What about the savings in transaction costs? Well there will be some. It is very difficult to put a measure on what this will be - possibly up to .25% of GDP. Nobody really knows what the apparent saving may be. But let us remember this: almost 50% of our trade is outside the EU and certainly outside the EMU area. So the transaction cost saving is not going to be so significant for us as for other countries who are more imbedded in that Union - and do not forget the costs, Ladies and Gentlemen! Do not forget the costs of this vast experiment. The British Retail Consortium estimates that the retail sector, with its costs of labelling, its training, its tills, its software, will suffer a cost of up to £3.5bn. Small to medium-sized enterprises, those people employing 50 or less - the majority of the businesses in this country - are going to bear a cost of £2,000 each. It does not sound much does it? Add it up - it is £6bn, Ladies and Gentlemen.

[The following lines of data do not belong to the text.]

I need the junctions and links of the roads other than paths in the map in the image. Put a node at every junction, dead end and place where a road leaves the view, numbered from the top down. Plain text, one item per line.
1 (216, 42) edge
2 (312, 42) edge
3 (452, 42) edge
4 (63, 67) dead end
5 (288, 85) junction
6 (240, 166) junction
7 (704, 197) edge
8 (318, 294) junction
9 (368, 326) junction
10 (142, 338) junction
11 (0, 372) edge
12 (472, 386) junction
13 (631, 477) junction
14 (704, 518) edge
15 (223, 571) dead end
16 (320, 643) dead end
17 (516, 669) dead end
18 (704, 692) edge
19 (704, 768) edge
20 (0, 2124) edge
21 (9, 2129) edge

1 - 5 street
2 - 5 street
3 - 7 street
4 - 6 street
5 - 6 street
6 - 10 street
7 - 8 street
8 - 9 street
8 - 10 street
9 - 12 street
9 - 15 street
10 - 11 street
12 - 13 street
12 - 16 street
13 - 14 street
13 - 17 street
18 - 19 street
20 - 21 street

What about the volume of trade expansion? The IMF have found that there is no significant proven link between volume of trade and exchange rate volatility. Japan and the United States had very wide fluctuations in their exchange rates through the 70s and 80s but trade expanded at an enormous rate. 80% of businesses in Britain never trade in the EU at all.

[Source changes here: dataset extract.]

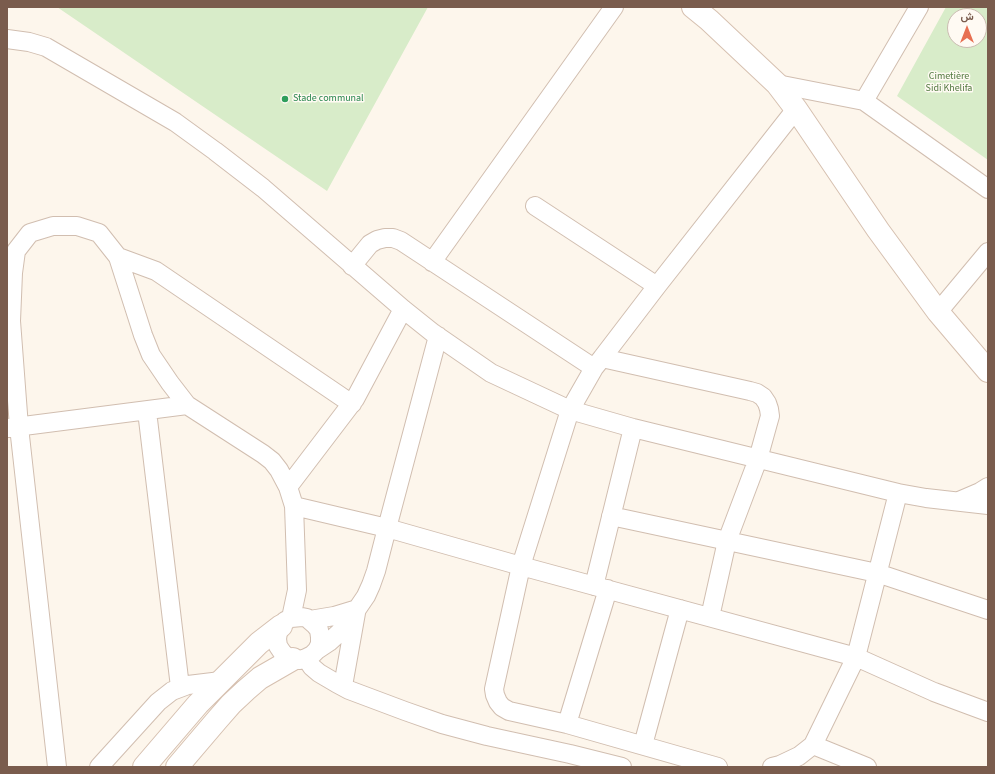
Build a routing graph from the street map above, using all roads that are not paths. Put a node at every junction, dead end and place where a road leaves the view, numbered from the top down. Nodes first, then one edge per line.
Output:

And what about the muddle of the financial markets that was described by Edward Kellett-Bowman, one of the earlier speakers? The muddle? Is that a way to describe the immense sophistication of a system established through international trading over 500 years, enabling immense volumes of foreign trading transactions to be conducted in a market twice as large as New York and Tokyo combined?

Then it is said that inward investors would be deterred from commitments in Britain if we do not join EMU. But there is no evidence that inward investors are indeed being discouraged - the key factors they consider are skills, labour costs and taxation levels. A continuing high level of the £ sterling suggests a continuing confidence in the UK economy, even under the very shadow of the Euro. Then it is said that we must join in order not to suffer damage at the hands of our trading partners in Europe. But it is inconceivable that EMU members would introduce protectionist policies. Leaving aside the illegality of the issue, you should know that since 1973 our EU "partners" have a balance in their favour of £130bn from the sale of goods and services to us than we have had from sales to them. Indeed the whole question of any benefit from our membership of the EU is in doubt: we are net contributors to the budget to the tune of about £2bn every year and we pay £1, 000 per head for the Common Agricultural Policy. The question of any benefit is very much open.

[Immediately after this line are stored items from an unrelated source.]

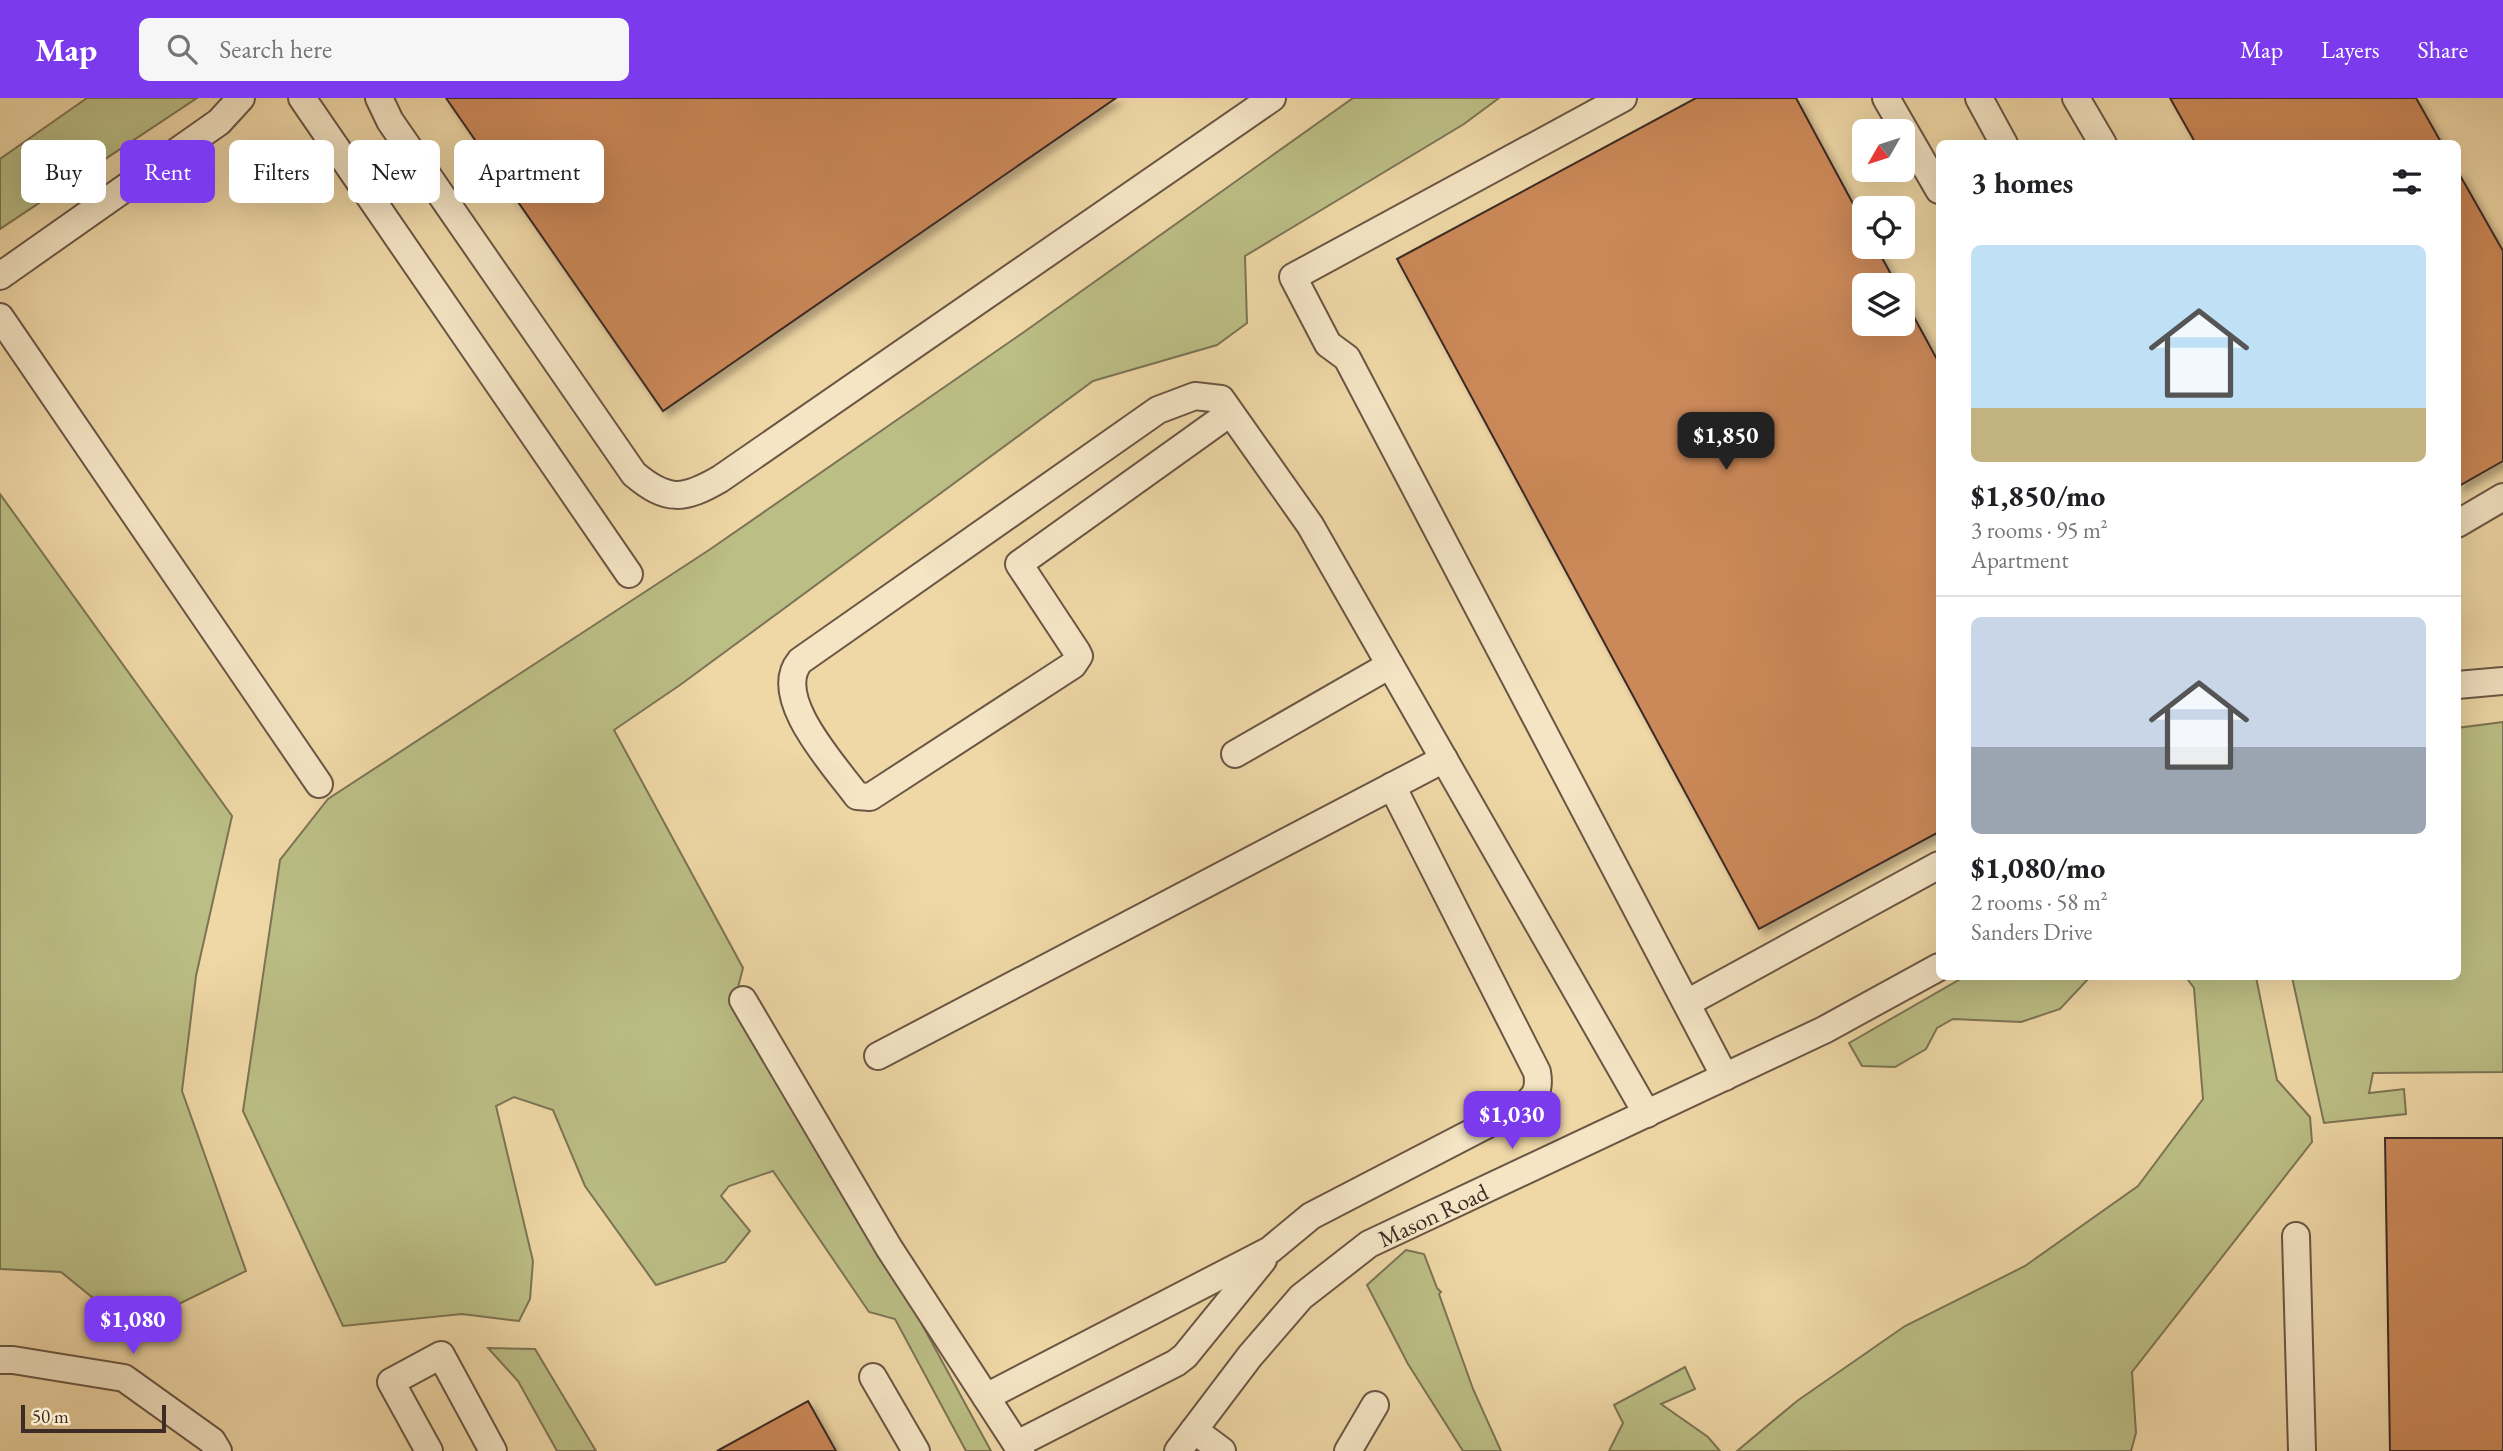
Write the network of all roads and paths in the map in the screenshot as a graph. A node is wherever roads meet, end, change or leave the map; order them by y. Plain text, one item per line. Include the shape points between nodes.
1 (241, 98) edge
2 (302, 98) edge
3 (379, 98) edge
4 (1272, 98) edge
5 (1623, 98) edge
6 (1886, 98) edge
7 (1979, 98) edge
8 (2076, 98) edge
9 (2002, 140) edge
10 (2101, 140) edge
11 (1936, 185) edge
12 (0, 276) edge
13 (0, 317) edge
14 (1230, 413) junction
15 (2503, 497) edge
16 (2461, 522) edge
17 (629, 574) dead end
18 (1390, 665) junction
19 (2503, 681) edge
20 (2461, 685) edge
21 (1235, 754) dead end
22 (1444, 759) junction
23 (319, 784) dead end
24 (1392, 786) junction
25 (1936, 867) edge
26 (1936, 969) edge
27 (743, 1000) dead end
28 (1687, 1003) junction
29 (878, 1056) dead end
30 (1725, 1077) junction
31 (1647, 1114) junction
32 (2297, 1236) dead end
33 (1270, 1250) junction
34 (0, 1360) edge
35 (873, 1377) dead end
36 (986, 1397) junction
37 (1375, 1405) dead end
38 (1194, 1430) junction
39 (1019, 1448) edge
40 (218, 1451) edge
41 (429, 1451) edge
42 (493, 1451) edge
43 (916, 1451) edge
44 (1178, 1451) edge
45 (1222, 1451) edge
46 (1348, 1451) edge
47 (2302, 1451) edge

1 - 12 street via 219,122
2 - 17 street
3 - 4 street via 390,121 634,474 673,496 698,492 720,479
5 - 28 street via 1293,277 1328,344 1347,358
6 - 11 street
7 - 9 street
8 - 10 street
13 - 23 street
14 - 14 street via 1221,399 1195,396 1158,410 800,661 792,675 796,705 857,796 877,793 1073,665 1077,652 1020,564
14 - 18 street via 1310,525
15 - 16 street
18 - 21 street
18 - 22 street
19 - 20 street
22 - 24 street
22 - 31 street
24 - 29 street
24 - 33 street via 1538,1072 1539,1083 1530,1101 1521,1107 1311,1216
25 - 28 street
26 - 30 street, Mason Road
27 - 36 street via 889,1248
28 - 30 street
30 - 31 street, Mason Road
31 - 38 street, Mason Road via 1369,1244 1301,1297
32 - 47 street
33 - 36 street
33 - 39 street via 1185,1356
34 - 40 street via 124,1378 212,1441
35 - 43 street
36 - 39 street
37 - 46 street
38 - 44 street, Mason Road
38 - 45 street
41 - 42 street via 391,1382 441,1355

Again some commentators say that the City would lose out to Frankfurt. But the City owes its pre-eminence to its skills, its global trading experience and our national association with international financial transactions over centuries. This is nothing to do with our belonging to a particular currency area. You should know that a director of the Deutsche Bank itself, Ulrich Cartellieri, has said that: "the idea that the financial sector of continental Europe could obtain a competitive advantage against London in a currency union without Great Britain, is an illusion."

And then finally it is said - perhaps the most emotive plea of all - that EMU and political union will prevent war. But wars of aggression are never initiated by Nation State democracies. There has been peace in Europe since 1945 because of democracy and because of Nato - not because of the EU. I fear that the suppression of National electorates is a much more likely cause of explosive tension.

These are some of the arguments in favour of EMU - the advantages which are said to justify the abandonment of our economic integrity and the inevitable loss of our political sovereignty. I would say to you that at the very least we should wait - for a brighter horizon and a better prospect.